How Saber Works
Saber combines static analysis, JavaScript rendering, reputation databases, and AI to deliver a confident risk verdict on any URL — in seconds
The Scanning Process
Every scan follows the same multi-layer pipeline. Each stage builds on the previous one, so the final verdict is grounded in evidence from multiple independent sources.
Submit
Paste a URL, an SMS, an email, or a WhatsApp message — or scan a QR code. Saber automatically extracts the target URL from any message format.
Reputation Check
The URL is checked against Google Safe Browsing and WHOIS / RDAP registry databases before any further analysis runs.
Page Fetch
Saber retrieves the live page content. For sites that rely on JavaScript to render their content, a full browser engine is used to capture the real page.
Signal Analysis
Dozens of signals are evaluated across domain structure, TLS certificate, page content, redirect behavior, and brand patterns — all weighted against each other.
AI Verdict
An AI model reviews all collected signals and issues a structured verdict: a risk classification, a confidence score, and a plain-language explanation.
What We Analyze
Saber evaluates signals across five categories. No single signal is conclusive — the risk verdict reflects the weight of evidence across all of them.
Domain & Infrastructure
- Domain registration age and history
- TLS certificate validity and issuer
- DNS configuration and nameservers
- Subdomain structure patterns
- Top-level domain classification
Content & Brand Analysis
- Credential harvesting form detection
- Brand impersonation indicators
- Deceptive language and urgency patterns
- Cryptocurrency and financial fraud terminology
- Page heading and title analysis
Redirect & Network Behavior
- Redirect chain length and destinations
- Final landing URL verification
- Cross-domain navigation patterns
- Network-level evasion techniques
- Bot-challenge interception detection
Reputation Databases
- Google Safe Browsing threat lists
- WHOIS / RDAP registrant data
- Free hosting platform detection
- Domain age from registry records
- WHOIS privacy and redaction signals
JavaScript Rendering
- Full browser-level page execution
- Single-page application content capture
- Dynamically constructed credential forms
- Cross-origin iframe content analysis
- Runtime evasion pattern detection
TLS & Certificate Signals
- Certificate authority classification
- Common name and subject validation
- Certificate expiry and validity window
- Wildcard and SAN coverage analysis
- Certificate mismatch detection
Built for Arabic Speakers
World's FirstSaber is the world's first phishing scanner that understands social engineering in Arabic — both in the message you submit and in the page content it analyzes.
Arabic social engineering in messages
When you paste an Arabic SMS, WhatsApp message, or email, Saber reads it natively. It detects urgency language, impersonation patterns, prize-scam phrasing, and suspicious keywords written in Arabic — not just transliterated or translated text.
Arabic page content analysis
Saber analyzes the full Arabic text of a phishing page — headings, body copy, form labels, and call-to-action buttons. Brand impersonation, financial fraud terminology, and deceptive language are detected directly in Arabic without any translation step.
Language-aware AI explanations
When the submitted message or scanned page is in Arabic, the AI verdict and explanation are delivered in Arabic. You receive threat context in your language — not a machine-translated afterthought.
AI Verdict Layer
After all signals are collected, an AI model reviews the full picture and issues a structured verdict with a confidence score and a plain-language explanation — available in English and Arabic.
Holistic evaluation
The AI model does not act on any single signal in isolation. It weighs the full body of evidence — domain, content, behavior, and reputation — together.
Structured output
The model always returns a typed verdict: a risk classification, a confidence level, and a plain-language explanation. No ambiguous free-text parsing.
Bilingual explanations
AI explanations are available in both English and Arabic, so users always receive threat context in their preferred language.
Risk Levels
Every scan produces one of three verdicts. When the evidence is ambiguous, Saber errs on the side of caution.

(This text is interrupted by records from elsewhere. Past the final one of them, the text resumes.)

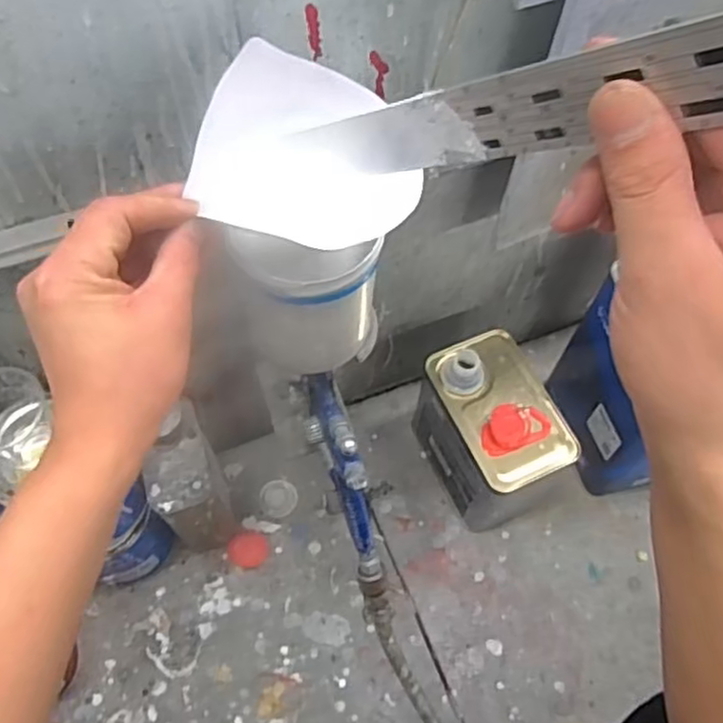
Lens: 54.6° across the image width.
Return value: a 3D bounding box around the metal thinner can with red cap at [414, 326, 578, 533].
[{"bbox_3d":[0.135,0.085,0.782,0.091,0.187,0.158,-19,63,-12],"label":"metal thinner can with red cap"}]

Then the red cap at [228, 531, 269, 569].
[{"bbox_3d":[-0.128,0.215,0.797,0.046,0.008,0.040,-5,61,-5],"label":"red cap"}]

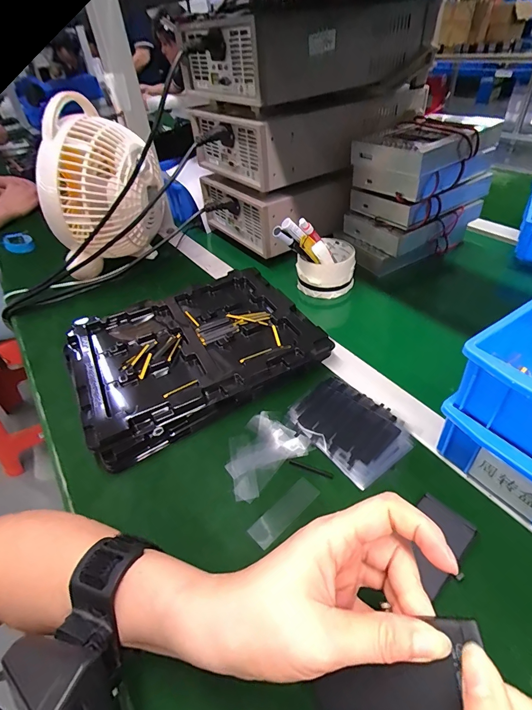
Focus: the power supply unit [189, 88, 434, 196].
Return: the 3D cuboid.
[{"bbox_3d":[0.073,-0.377,0.615,0.341,0.086,0.196,-27,46,-20],"label":"power supply unit"}]

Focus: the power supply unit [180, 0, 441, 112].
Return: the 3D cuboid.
[{"bbox_3d":[0.063,-0.449,0.556,0.323,0.110,0.216,-31,47,-24],"label":"power supply unit"}]

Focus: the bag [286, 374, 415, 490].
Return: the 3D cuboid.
[{"bbox_3d":[0.081,0.069,0.366,0.079,0.010,0.110,-30,47,-23],"label":"bag"}]

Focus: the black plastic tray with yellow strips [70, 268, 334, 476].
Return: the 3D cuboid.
[{"bbox_3d":[-0.085,-0.013,0.438,0.264,0.031,0.207,-24,45,-18],"label":"black plastic tray with yellow strips"}]

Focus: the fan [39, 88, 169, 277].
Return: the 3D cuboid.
[{"bbox_3d":[-0.238,-0.234,0.550,0.169,0.202,0.146,-24,45,-18],"label":"fan"}]

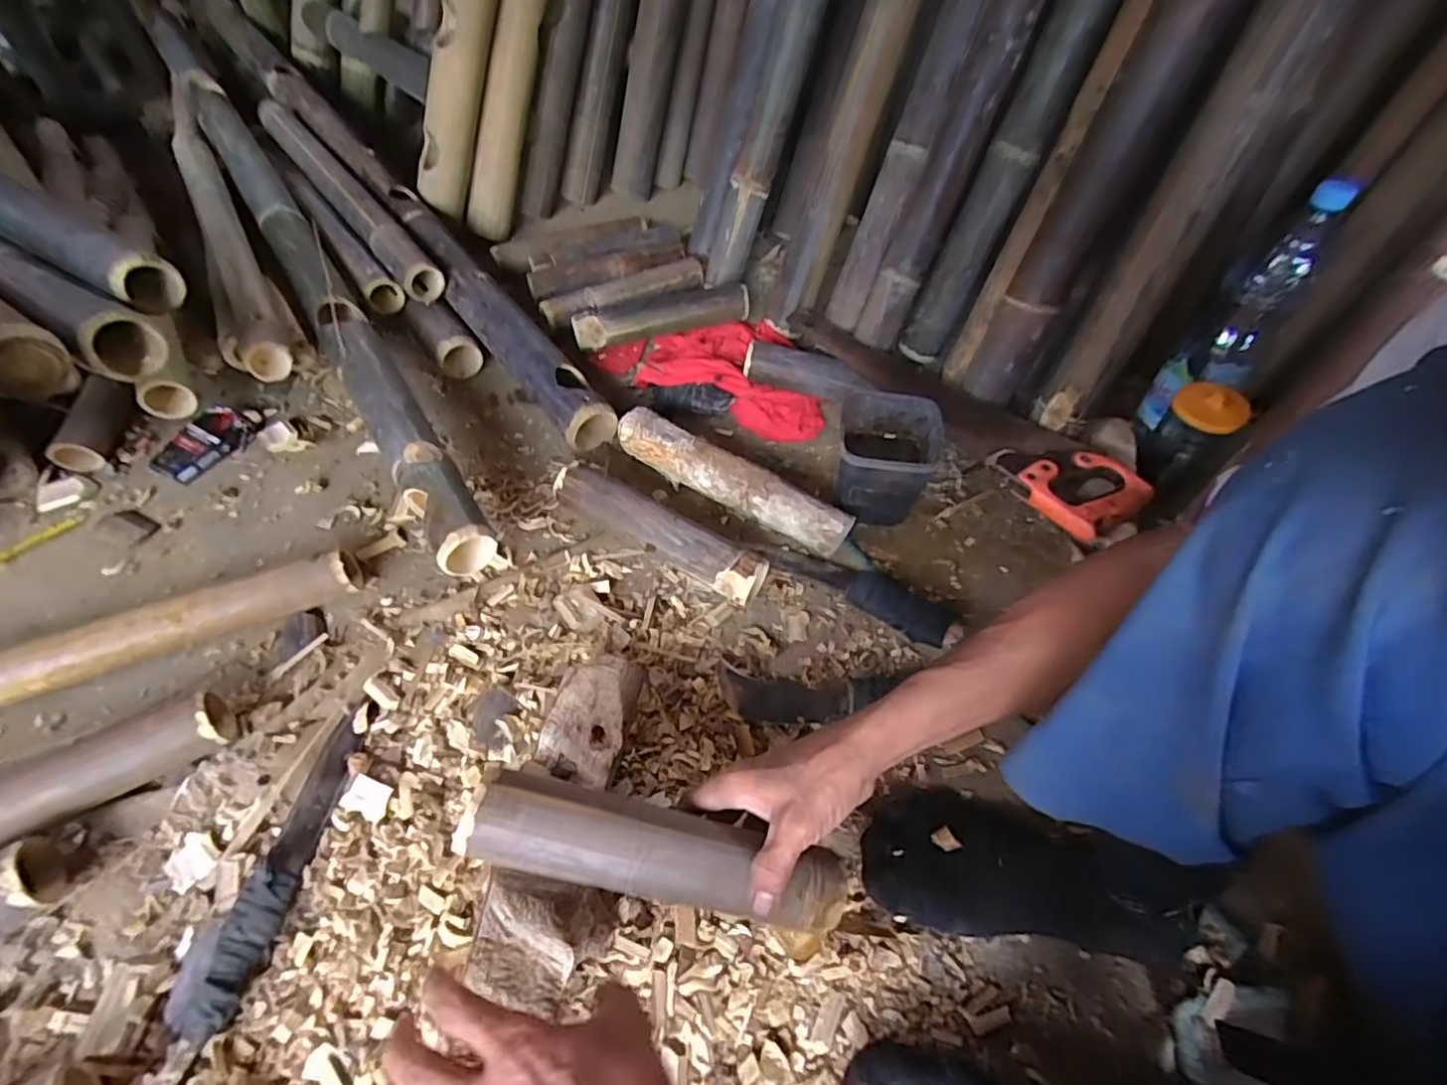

No significant threat indicators were found. The domain, content, and behavior all appear consistent with a legitimate site.
One or more signals warrant caution. The site may be legitimate, but we recommend not submitting credentials or sensitive information.
Strong evidence of phishing, malware, or credential harvesting. Do not proceed — report the URL to your security team.
Built for Trust
Every scan generates a shareable public report with a permanent URL. Security researchers, IT teams, and individuals can document and share threat findings — no account required to view a report.
Shareable public reports
Every scan generates a permanent public report URL you can share with anyone — no account needed to view it.
Independent signal sources
Saber cross-references multiple independent data sources so no single compromised or outdated feed can skew the verdict.
Results cached for performance
Recently scanned URLs return instantly from cache. Results are refreshed automatically as cache entries expire.